• What is being asked:
How do the lines below between the ones holding "11: (639, 489)" and "45: (621, 485)", inclusive, read? Give them again exactly, with no other lines.

[Stored items from a collection]
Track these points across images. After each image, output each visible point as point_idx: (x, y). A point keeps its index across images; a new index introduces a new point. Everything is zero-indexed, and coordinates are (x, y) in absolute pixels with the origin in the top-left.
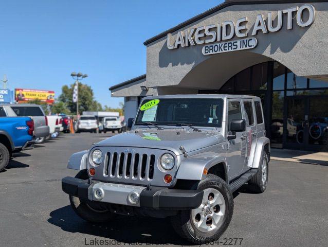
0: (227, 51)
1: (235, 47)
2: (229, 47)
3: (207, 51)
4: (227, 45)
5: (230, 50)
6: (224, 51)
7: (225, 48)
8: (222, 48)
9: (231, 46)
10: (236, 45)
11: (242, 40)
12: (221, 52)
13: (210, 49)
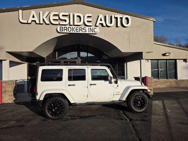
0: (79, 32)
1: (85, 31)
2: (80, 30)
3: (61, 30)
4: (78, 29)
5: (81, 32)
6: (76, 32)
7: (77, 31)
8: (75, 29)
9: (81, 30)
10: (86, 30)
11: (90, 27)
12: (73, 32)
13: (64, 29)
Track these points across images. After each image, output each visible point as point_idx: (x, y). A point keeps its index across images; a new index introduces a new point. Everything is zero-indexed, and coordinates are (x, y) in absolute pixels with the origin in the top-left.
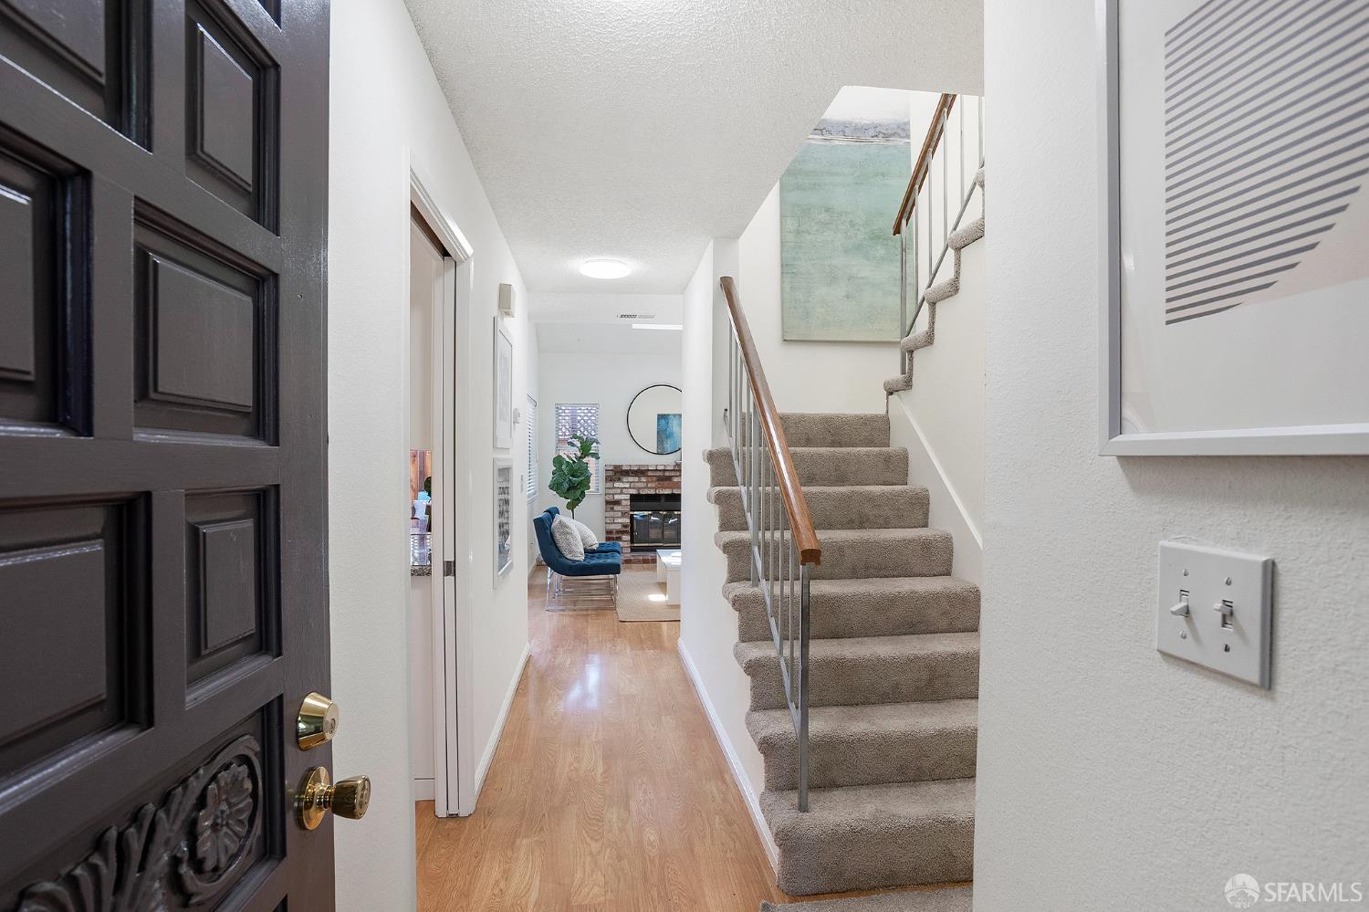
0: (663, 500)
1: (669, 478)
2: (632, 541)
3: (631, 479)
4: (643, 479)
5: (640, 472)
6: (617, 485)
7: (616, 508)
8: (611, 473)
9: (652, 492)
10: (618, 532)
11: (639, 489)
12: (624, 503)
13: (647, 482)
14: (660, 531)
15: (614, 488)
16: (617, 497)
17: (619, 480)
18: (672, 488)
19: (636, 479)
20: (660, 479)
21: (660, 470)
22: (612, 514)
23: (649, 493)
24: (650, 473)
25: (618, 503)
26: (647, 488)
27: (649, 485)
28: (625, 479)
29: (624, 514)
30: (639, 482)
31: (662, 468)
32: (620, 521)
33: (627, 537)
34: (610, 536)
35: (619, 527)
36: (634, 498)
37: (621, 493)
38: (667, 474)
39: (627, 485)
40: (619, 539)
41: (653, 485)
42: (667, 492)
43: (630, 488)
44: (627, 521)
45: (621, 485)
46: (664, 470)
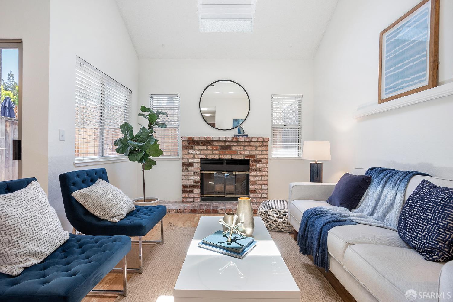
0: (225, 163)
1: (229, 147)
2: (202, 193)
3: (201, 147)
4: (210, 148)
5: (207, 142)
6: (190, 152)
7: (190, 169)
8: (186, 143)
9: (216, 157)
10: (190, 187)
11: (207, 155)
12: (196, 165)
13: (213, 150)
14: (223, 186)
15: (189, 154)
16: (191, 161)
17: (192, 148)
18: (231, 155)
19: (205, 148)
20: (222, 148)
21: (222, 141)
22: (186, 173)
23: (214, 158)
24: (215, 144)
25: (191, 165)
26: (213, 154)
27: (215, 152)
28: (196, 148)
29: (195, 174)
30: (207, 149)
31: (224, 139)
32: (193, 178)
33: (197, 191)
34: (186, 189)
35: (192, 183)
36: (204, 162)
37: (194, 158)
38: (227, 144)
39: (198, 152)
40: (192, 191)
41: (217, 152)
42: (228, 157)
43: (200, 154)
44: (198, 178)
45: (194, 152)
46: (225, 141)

...

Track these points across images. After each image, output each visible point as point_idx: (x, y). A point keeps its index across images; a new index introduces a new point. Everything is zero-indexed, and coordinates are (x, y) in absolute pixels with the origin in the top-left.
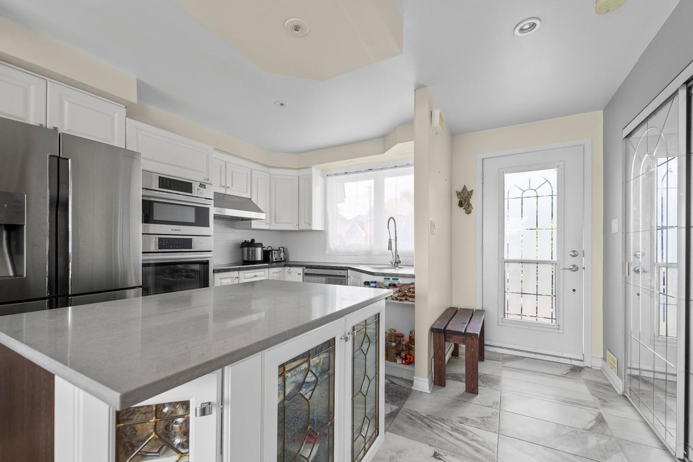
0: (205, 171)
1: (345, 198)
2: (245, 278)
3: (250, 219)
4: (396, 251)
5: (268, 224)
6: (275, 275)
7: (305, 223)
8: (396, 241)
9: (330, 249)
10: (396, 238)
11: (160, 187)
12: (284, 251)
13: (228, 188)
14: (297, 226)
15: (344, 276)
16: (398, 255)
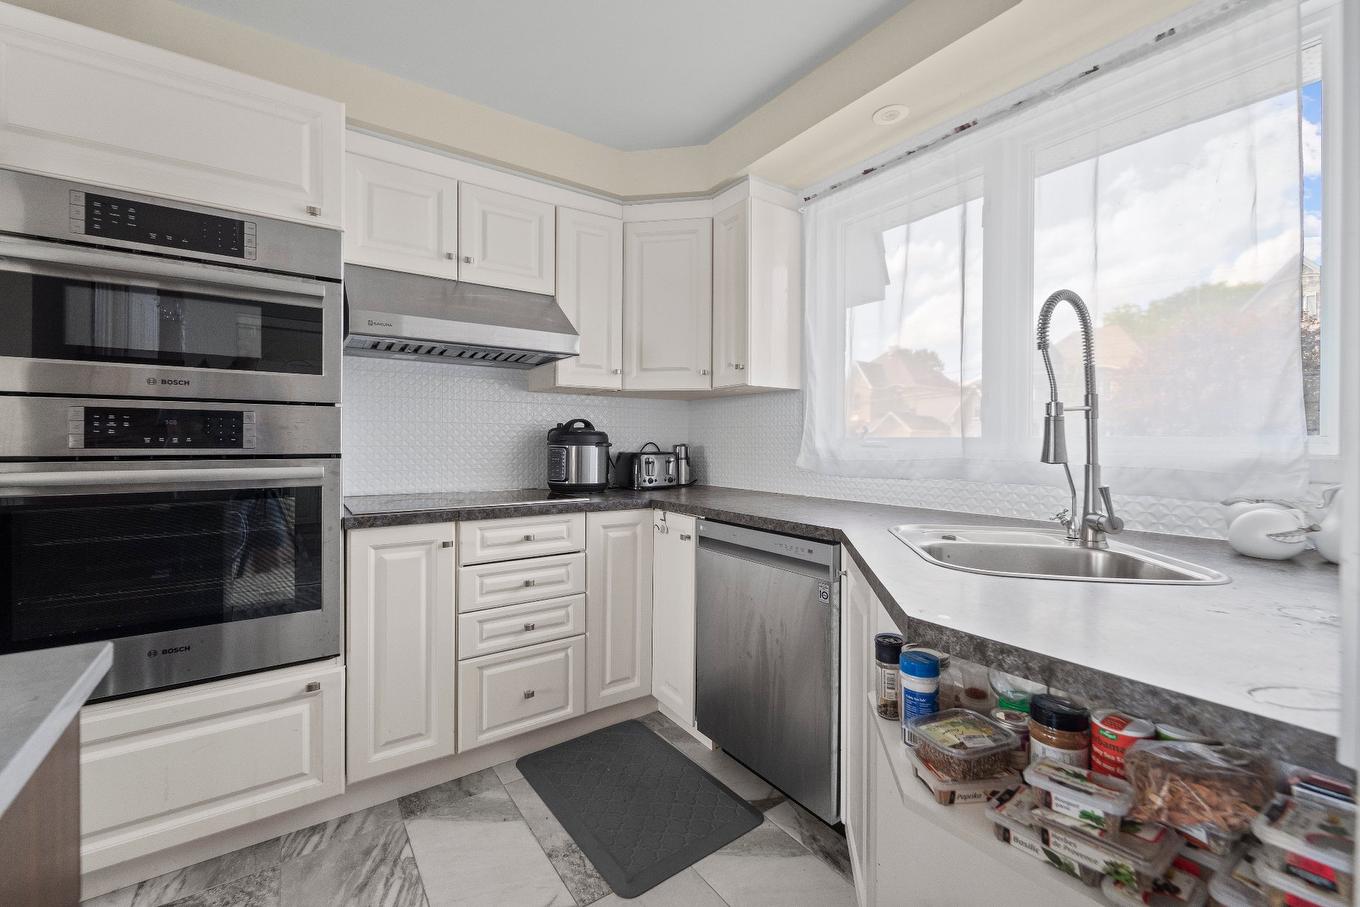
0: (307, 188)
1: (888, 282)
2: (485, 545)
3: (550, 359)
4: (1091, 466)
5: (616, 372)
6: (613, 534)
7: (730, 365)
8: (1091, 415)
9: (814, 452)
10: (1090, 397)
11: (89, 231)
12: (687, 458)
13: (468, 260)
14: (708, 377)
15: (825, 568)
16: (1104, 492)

==

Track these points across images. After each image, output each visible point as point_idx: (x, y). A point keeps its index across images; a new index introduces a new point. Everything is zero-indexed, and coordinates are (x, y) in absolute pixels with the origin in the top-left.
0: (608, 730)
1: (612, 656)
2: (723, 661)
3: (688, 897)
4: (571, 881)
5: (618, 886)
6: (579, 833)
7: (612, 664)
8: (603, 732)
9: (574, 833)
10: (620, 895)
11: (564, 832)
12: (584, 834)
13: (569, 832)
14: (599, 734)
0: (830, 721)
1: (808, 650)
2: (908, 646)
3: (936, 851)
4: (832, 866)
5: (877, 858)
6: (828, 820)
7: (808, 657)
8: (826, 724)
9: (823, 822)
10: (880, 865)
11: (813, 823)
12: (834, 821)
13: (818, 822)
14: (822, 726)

• Your response:
11: (639, 489)
12: (624, 503)
13: (647, 482)
14: (660, 531)
15: (614, 488)
16: (617, 497)
17: (619, 480)
18: (672, 488)
19: (636, 479)
20: (660, 479)
21: (660, 470)
22: (612, 514)
23: (649, 493)
24: (650, 473)
25: (618, 503)
26: (647, 488)
27: (649, 485)
28: (625, 479)
29: (624, 514)
30: (639, 482)
31: (662, 468)
32: (620, 521)
33: (627, 537)
34: (610, 536)
35: (619, 527)
36: (634, 498)
37: (621, 493)
38: (667, 474)
39: (627, 485)
40: (619, 539)
41: (653, 485)
42: (667, 492)
43: (630, 488)
44: (627, 521)
45: (621, 485)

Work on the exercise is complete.